# Selected text

- Opening Delimiter -

12th Mayor of Ferguson
- Incumbent
- Assumed office June 17, 2020
- Preceded by: James Knowles III

Personal details
- Born: 1955 (age 70–71)
- Party: Democratic
- Education: University of Missouri–St. Louis (BA)

= Ella Jones =

Mayor of Ferguson, Missouri, USA

Ella Jones (born 1955) is an American chromatographer, pastor, and politician who serves as the 12th mayor of Ferguson, Missouri. A former member of the Ferguson City Council, Jones is the first African-American and woman elected mayor of the city.

== Education ==
Jones earned a Bachelor of Arts degree in chemistry from the University of Missouri–St. Louis.

- Closing Delimiter -

# Brief
Extend the article on Ella Jones, picking up after its last sentence.

# Data section

- Opening Delimiter -

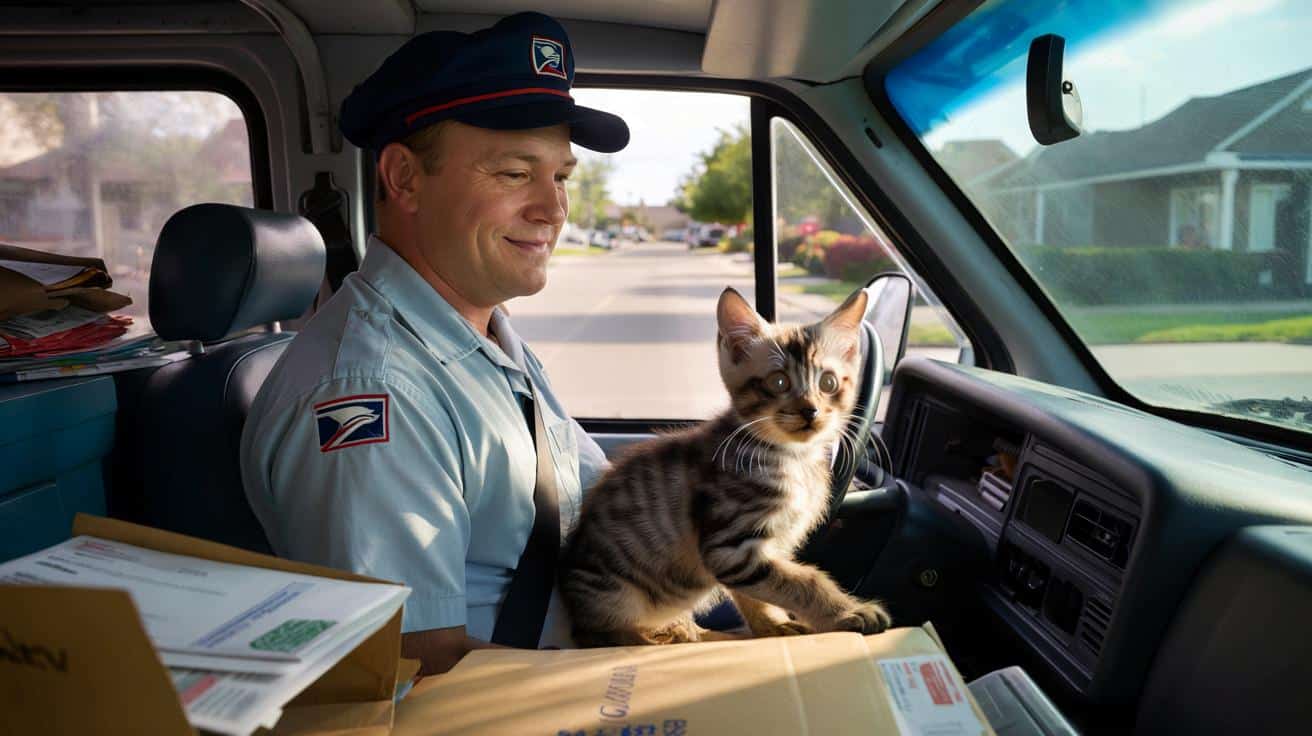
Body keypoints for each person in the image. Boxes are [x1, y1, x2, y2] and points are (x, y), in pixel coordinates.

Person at [240, 11, 629, 676]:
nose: (553, 208)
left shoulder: (483, 336)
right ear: (405, 178)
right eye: (514, 173)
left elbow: (590, 500)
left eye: (560, 176)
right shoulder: (374, 387)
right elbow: (418, 673)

- Closing Delimiter -

# Task answer
== Career ==
Prior to entering politics, Jones was a high-pressure liquid chromatographer. She worked at the Washington University School of Medicine and KV Pharmaceutical before becoming a sales director with Mary Kay. In April 2015, Jones was elected to the Ferguson City Council, where she represented the city's first ward. In February 2020, Jones was selected to serve on the United States Environmental Protection Agency Local Government Advisory Committee.

In the 2017 municipal election, Jones ran for mayor, receiving 42.77% of the vote. It was the city's first election after the shooting of Michael Brown and subsequent Ferguson unrest.

In the June 2, 2020, mayoral election, Jones defeated fellow council member Heather Robinett. Jones succeeded incumbent James Knowles III, a Republican who was unable to seek re-election due to term limits. On June 17, 2020, Jones was sworn in as the first black and female mayor of Ferguson. On April 4 2023, Jones was re-elected as mayor of Ferguson, winning a second term by 21 votes.

She is also a pastor in the African Methodist Episcopal Church.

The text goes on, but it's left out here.